**WHAT TO PRODUCE:** Tally the lines in the rows below that contain the string "lower". Reply with the number only.

**RECORDS FOR PROCESSING:**

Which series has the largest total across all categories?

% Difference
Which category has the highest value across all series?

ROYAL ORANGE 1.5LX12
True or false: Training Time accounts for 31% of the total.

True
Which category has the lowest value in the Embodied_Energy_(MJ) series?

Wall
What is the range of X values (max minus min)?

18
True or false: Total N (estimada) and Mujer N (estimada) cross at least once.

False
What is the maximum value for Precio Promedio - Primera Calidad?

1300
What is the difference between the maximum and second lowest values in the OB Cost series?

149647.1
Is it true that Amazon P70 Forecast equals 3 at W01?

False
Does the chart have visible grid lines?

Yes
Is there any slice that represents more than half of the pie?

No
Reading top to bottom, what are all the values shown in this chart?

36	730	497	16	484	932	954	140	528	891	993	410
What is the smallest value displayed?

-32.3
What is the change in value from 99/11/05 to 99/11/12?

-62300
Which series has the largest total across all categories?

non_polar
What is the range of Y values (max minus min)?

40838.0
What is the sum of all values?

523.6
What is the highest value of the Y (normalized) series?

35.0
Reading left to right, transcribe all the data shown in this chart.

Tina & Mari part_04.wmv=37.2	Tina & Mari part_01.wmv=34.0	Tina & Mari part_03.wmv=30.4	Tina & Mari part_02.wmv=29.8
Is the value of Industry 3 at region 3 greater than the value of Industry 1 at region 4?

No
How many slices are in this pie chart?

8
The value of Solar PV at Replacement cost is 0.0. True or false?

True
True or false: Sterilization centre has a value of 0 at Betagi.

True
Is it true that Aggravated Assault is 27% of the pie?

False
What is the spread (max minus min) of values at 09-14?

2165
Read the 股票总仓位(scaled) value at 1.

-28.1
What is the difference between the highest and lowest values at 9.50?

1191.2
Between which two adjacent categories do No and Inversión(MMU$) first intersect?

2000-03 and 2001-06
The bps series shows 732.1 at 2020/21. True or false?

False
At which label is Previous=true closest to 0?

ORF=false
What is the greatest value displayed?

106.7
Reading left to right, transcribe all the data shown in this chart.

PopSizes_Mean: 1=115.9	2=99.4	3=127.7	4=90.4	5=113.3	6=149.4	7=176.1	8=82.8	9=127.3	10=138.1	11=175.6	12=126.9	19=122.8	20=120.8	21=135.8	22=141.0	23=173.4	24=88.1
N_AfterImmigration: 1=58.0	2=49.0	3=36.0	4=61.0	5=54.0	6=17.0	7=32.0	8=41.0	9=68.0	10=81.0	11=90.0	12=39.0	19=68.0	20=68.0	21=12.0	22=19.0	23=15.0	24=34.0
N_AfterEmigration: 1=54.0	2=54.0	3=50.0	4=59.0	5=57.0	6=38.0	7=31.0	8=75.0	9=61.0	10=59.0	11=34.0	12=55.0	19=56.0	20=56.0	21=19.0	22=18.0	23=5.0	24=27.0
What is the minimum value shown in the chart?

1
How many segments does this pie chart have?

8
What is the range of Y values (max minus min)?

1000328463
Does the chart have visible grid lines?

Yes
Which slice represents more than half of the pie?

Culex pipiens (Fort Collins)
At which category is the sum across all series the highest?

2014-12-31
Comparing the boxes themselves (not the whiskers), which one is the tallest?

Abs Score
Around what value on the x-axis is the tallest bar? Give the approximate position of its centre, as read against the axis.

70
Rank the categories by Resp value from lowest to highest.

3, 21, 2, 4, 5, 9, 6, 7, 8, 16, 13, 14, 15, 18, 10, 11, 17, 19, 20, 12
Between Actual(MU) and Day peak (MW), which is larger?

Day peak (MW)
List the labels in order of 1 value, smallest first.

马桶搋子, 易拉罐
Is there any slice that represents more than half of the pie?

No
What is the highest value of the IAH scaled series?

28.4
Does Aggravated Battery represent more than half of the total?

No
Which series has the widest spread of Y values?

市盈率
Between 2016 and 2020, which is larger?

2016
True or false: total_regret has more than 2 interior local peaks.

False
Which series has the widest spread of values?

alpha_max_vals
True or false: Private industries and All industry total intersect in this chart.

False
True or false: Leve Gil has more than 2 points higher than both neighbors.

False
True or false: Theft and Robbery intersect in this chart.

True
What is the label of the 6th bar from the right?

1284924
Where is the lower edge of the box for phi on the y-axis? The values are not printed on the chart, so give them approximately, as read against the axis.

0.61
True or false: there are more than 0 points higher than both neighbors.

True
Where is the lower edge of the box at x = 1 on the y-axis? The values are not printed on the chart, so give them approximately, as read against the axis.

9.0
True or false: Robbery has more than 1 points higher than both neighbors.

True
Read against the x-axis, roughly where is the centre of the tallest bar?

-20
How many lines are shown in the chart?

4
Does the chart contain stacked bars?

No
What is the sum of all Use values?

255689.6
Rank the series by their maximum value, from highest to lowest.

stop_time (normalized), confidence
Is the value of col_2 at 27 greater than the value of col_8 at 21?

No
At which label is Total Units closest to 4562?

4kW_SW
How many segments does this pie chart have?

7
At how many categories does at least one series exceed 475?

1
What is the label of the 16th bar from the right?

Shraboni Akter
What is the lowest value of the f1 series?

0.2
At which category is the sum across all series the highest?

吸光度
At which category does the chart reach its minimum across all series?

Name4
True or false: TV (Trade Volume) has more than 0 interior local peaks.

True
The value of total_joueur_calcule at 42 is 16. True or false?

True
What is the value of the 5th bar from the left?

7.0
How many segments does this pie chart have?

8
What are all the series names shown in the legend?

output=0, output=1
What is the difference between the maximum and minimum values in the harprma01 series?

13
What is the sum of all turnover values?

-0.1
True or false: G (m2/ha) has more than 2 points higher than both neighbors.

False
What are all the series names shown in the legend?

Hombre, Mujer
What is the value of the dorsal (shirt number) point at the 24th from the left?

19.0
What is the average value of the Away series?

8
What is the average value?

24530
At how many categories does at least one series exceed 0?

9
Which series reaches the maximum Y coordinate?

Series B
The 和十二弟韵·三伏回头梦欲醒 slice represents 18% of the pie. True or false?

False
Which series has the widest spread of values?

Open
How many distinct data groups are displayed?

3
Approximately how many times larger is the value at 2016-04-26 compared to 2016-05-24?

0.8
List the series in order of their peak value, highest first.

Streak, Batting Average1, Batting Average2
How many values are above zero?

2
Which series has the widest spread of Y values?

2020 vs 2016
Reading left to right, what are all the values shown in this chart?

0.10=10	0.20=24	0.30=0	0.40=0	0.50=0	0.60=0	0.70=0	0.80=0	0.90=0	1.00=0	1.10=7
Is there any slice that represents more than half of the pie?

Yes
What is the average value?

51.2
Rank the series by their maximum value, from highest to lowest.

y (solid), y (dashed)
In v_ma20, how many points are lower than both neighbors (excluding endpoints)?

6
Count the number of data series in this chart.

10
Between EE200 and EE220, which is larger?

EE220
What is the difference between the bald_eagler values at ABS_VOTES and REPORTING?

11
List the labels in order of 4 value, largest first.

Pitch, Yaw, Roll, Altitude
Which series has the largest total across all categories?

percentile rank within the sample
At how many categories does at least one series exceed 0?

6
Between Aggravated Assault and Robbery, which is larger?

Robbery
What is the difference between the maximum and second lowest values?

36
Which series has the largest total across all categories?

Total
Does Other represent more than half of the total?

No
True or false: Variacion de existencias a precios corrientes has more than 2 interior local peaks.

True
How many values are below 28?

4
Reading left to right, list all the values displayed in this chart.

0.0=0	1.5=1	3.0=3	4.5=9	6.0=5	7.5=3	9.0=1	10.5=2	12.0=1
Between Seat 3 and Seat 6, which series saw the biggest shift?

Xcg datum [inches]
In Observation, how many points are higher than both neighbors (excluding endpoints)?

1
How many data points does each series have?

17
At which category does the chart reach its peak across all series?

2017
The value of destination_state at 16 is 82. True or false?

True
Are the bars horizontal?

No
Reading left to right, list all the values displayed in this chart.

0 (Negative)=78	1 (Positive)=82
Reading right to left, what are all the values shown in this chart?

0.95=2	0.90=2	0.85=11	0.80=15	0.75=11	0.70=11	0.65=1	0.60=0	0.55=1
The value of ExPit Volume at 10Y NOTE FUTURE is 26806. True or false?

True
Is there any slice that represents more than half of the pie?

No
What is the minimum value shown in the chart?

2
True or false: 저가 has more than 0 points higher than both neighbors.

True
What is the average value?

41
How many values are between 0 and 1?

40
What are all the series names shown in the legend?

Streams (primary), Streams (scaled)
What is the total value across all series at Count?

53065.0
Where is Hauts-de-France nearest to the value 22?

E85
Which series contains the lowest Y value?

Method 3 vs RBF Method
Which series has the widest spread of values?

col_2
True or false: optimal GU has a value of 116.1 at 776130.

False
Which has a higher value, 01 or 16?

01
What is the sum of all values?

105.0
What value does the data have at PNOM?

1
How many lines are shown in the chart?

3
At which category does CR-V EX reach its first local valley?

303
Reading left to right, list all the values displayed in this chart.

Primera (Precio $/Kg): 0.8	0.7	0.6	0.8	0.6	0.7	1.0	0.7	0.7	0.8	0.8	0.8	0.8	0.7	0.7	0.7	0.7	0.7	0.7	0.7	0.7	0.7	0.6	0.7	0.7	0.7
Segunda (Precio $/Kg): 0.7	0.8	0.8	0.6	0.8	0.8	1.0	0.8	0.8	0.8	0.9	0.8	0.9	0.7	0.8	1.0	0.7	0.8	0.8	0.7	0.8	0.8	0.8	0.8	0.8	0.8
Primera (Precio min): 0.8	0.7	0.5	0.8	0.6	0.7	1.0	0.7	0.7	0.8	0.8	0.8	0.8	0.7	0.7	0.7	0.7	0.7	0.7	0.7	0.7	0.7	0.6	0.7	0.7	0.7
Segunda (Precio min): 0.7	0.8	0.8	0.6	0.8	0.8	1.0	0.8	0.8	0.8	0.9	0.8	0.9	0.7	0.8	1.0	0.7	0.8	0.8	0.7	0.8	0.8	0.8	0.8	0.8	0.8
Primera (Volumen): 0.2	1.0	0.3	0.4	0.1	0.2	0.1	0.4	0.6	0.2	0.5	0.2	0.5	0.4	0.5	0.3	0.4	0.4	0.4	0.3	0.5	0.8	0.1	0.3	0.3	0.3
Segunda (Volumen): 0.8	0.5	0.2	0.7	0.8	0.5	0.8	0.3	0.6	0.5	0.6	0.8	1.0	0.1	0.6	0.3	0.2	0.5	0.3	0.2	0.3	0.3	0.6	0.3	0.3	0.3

**YOUR SOLUTION:** 3